Но, голос древнего старика, сидящего за спинами вождей у самого столба, те услыхали.
— Мара, — бесстрастно ответил Ягатма, стараясь не смотреть на девчонку. — Дочь вдовы Тиханы, рожденная три весны назад.
— Три? — поразился Радей, неверяще обернувшись на паверов. — Да быть того не может.
— Может, — невозмутимо подтвердил Недимир, косясь на Деснила.
Все сдвинулось в их темном деле. И Мара, как некогда и обещали ему Деснил с Ожегой, сейчас в очередной раз приподнимала его — вождя. Развязывала узел, затянутый взрослыми: и правыми, и виноватыми. Он сам не понял, что поразило его больше: прозвучавшее ли в голове чужим голосом откровение или способ распутать тугой клубок. Тому же, что сам он ничуть не испугался этого голоса, назвавшего ему виновника злодеяния, Недимир как-то не удивился. Готов был после сказок двух мудрых стариков. Привычка верить им не подвела: застигнутый невиданным чудом, он не потерял лица. А уж то, как он прямо сейчас повернет запутанное дело, надолго запомнят во всех пяти Родах. Великим мудрецом прослывет вождь Недимир — усмехнулся он про себя, с трудом не выпустив эту едкую усмешку наружу. А Деснил был прав: зла, вкруг коего Ягатма напустил тумана, от Мары не было, и нет. А вот польза уже не первая. Ведь по чести, мудрецом-то Недимир не первое лето слывет — третье. И мясо тушить для сохранности научил он сородичей, и полы в домах покрывать так, чтоб ноги не стыли. А уж луки новые, сухожилиями проклеенные, и вовсе сердца охотников накрепко к нему привязали — едва не вдвое дальше летит стрела против прежнего. А еще челны новые, на коих приладились надстраивать прежде низкие борта и другое прочее по мелочам — из вождя Рода Рыси в последнее три лета новые приспособы так и перли.
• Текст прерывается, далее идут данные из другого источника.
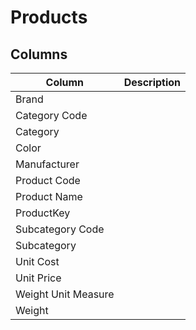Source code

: ﻿# Products

## Columns

| Column              | Description |
| ------------------- | ----------- |
| Brand               |             |
| Category Code       |             |
| Category            |             |
| Color               |             |
| Manufacturer        |             |
| Product Code        |             |
| Product Name        |             |
| ProductKey          |             |
| Subcategory Code    |             |
| Subcategory         |             |
| Unit Cost           |             |
| Unit Price          |             |
| Weight Unit Measure |             |
| Weight              |             |
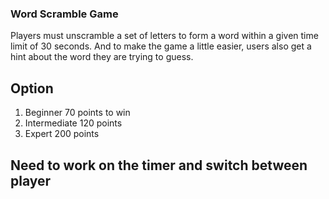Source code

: ### Word Scramble Game
Players must unscramble a set of letters to form a word within a given time limit of 30 seconds. And to make the game a little easier, users also get a hint about the word they are trying to guess.

## Option
1. Beginner 70 points to win
2. Intermediate 120 points
3. Expert 200 points

## Need to work on the timer and switch between player

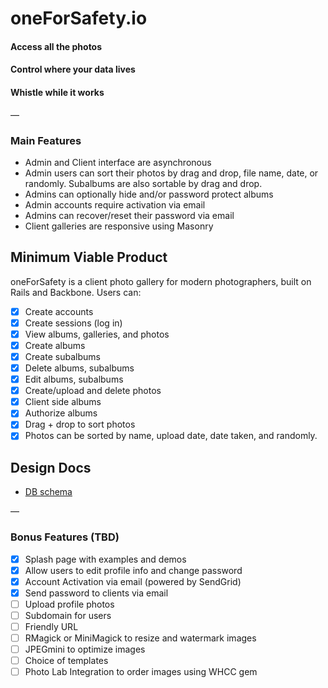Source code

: 
# oneForSafety.io

#### Access all the photos
#### Control where your data lives
#### Whistle while it works

—

### Main Features
* Admin and Client interface are asynchronous
* Admin users can sort their photos by drag and drop, file name, date, or randomly. Subalbums are also sortable by drag and drop.
* Admins can optionally hide and/or password protect albums
* Admin accounts require activation via email
* Admins can recover/reset their password via email
* Client galleries are responsive using Masonry


## Minimum Viable Product
oneForSafety is a client photo gallery for modern photographers, built on Rails and Backbone. Users can:

<!-- This is a Markdown checklist. Use it to keep track of your progress! -->

- [x] Create accounts
- [x] Create sessions (log in)
- [x] View albums, galleries, and photos
- [x] Create albums
- [x] Create subalbums
- [x] Delete albums, subalbums
- [x] Edit albums, subalbums
- [x] Create/upload and delete photos
- [x] Client side albums
- [x] Authorize albums
- [x] Drag + drop to sort photos
- [x] Photos can be sorted by name, upload date, date taken, and randomly.

## Design Docs
* [DB schema][schema]

[schema]: ./docs/schema.md

—

### Bonus Features (TBD)
- [x] Splash page with examples and demos
- [x] Allow users to edit profile info and change password
- [x] Account Activation via email (powered by SendGrid)
- [x] Send password to clients via email
- [ ] Upload profile photos
- [ ] Subdomain for users
- [ ] Friendly URL
- [ ] RMagick or MiniMagick to resize and watermark images
- [ ] JPEGmini to optimize images
- [ ] Choice of templates
- [ ] Photo Lab Integration to order images using WHCC gem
И подсказал их Деснил, со слов Мары, коя перед уходом братьев надоумила старика на сии перемены. А получилось, будто все исходило как бы от Недимира, и поднимало его над прочими вождями. Для чего? Для укрепления его власти. А к чему ту власть приложить — грядущее покажет.
— Так что там с невинными руками? — настаивал Даривой, не желая заминать сказанного.
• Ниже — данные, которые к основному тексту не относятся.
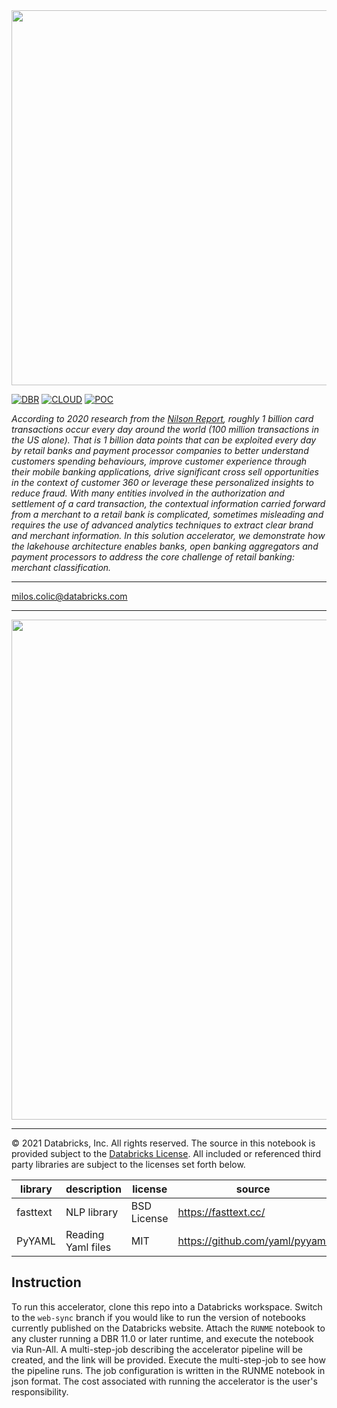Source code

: <img src=https://d1r5llqwmkrl74.cloudfront.net/notebooks/fs-lakehouse-logo.png width="600px">

[![DBR](https://img.shields.io/badge/DBR-10.4ML-red?logo=databricks&style=for-the-badge)](https://docs.databricks.com/release-notes/runtime/10.4ml.html)
[![CLOUD](https://img.shields.io/badge/CLOUD-ALL-blue?logo=googlecloud&style=for-the-badge)](https://databricks.com/try-databricks)
[![POC](https://img.shields.io/badge/POC-10_days-green?style=for-the-badge)](https://databricks.com/try-databricks)

*According to 2020 research from the [Nilson Report](https://nilsonreport.com/), roughly 1 billion card transactions occur every day around the world (100 million transactions in the US alone). That is 1 billion data points that can be exploited every day by retail banks and payment processor companies to better understand customers spending behaviours, improve customer experience through their mobile banking applications, drive significant cross sell opportunities in the context of customer 360 or leverage these personalized insights to reduce fraud. With many entities involved in the authorization and settlement of a card transaction, the contextual information carried forward from a merchant to a retail bank is complicated, sometimes misleading and requires the use of advanced analytics techniques to extract clear brand and merchant information. In this solution accelerator, we demonstrate how the lakehouse architecture enables banks, open banking aggregators and payment processors to address the core challenge of retail banking: merchant classification.*


___
<milos.colic@databricks.com>

___

<img src=https://raw.githubusercontent.com/databricks-industry-solutions/merchant-classification/main/images/reference_architecture.png width="800px">

___

&copy; 2021 Databricks, Inc. All rights reserved. The source in this notebook is provided subject to the [Databricks License](https://databricks.com/db-license-source).  All included or referenced third party libraries are subject to the licenses set forth below.

| library                                               | description             | license    | source                                              |
|-------------------------------------------------------|-------------------------|------------|-----------------------------------------------------|
| fasttext                                              | NLP library             | BSD License| https://fasttext.cc/                                   |
| PyYAML                                 | Reading Yaml files      | MIT        | https://github.com/yaml/pyyaml                      |

## Instruction
To run this accelerator, clone this repo into a Databricks workspace. Switch to the `web-sync` branch if you would like to run the version of notebooks currently published on the Databricks website. Attach the `RUNME` notebook to any cluster running a DBR 11.0 or later runtime, and execute the notebook via Run-All. A multi-step-job describing the accelerator pipeline will be created, and the link will be provided. Execute the multi-step-job to see how the pipeline runs. The job configuration is written in the RUNME notebook in json format. The cost associated with running the accelerator is the user's responsibility.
— Невинная кровь пролилась рукою невинной, — твердо повторил Светогор, пронзая взглядом глаза вождя рысей.
— Недимир, растолковать не хочешь? — раздражался все больше вождь медведей. — Чтоб понятно стало!
— Все и так понятно, — сухо возразил Радей, косясь на затаившегося Недимира. — Только вот доказать как? А?
— Слушайте, дети Белого народа! — поднялся с места Недимир. — Я — вождь Рода Рыси! И теперь мой спрос будет!
Он перевел дыхание, и мысленно проворчал, мол, заварила ты кашу, дочь Тиханы. Сама-то своим чародейским побытом знаешь, кто тот злодей, а мне, как такую осведомленность народу объяснить? Это мгновенное колебание никто не заметил — лицо Недимира тут же осветила злая уверенность. В его голове прозвучал подсказкой ответ и на этот вопрос. Ну, смотри, девка — мысленно погрозил он пальцем и сел, как ни в чем не бывало. После чего преспокойно, будто и не возмутил жгучего любопытства, принялся вызывать одного за другим молодых охотников-рысей. И каждому прилюдно задавал одни и те же вопросы. Наперво, не сходился ли ты, молодчик, пусть и накоротке в беседе с помирающим ныне женихом из орлов? Следом: не знаешь ли ты кого иного из рысей, что такую беседу вел, или же видел, кто терся возле Северко? Даже кровно заинтересованный Даривой, окоротил свое нетерпение и слушал со вниманием. Хотя правда стала проступать нескоро. Ибо лишь двое из опрошенных парней и молодых мужчин припомнили, что да, видали, как Обрян уединялся на берегу с Северко.
А потом Недимир задал третий, самый важный вопрос: а кто видал жениха-орла сразу после той прогулки с Обряном? И вот тут-то видаков нашлось сразу пятеро. Три девчонки-малолетки, тащившие от реки выполосканные рубахи — Северко выскочил из кустов прям на них. И взбешен был так изрядно, что нешуточно их перепугал. Почтенная мать семейства, с коей он столкнулся почти тут же и тоже озадачил недостойным для жениха поведением. Но, то все бабы, а потому главенствующим оказался рассказ пожилого охотника-медведя. На него Северко налетел, не отбежав от женщины и десятка шагов. Последний видак еще не отговорил, а вокруг упомянутого Обряна начала образовываться пустота. Лишь его отец встал плечо к плечу с сыном и набычился. Младший брательник Гордияна — Предой — вывалился к ним бешеным лосем. Лютая ненависть в его побелевших глазах, обращенных на Недимира, гостям объяснила многое — свои-то и так все знали об этом семействе. И теперь в подлости, свершенной их щенком, уверились. Осталось прояснить, в какой именно.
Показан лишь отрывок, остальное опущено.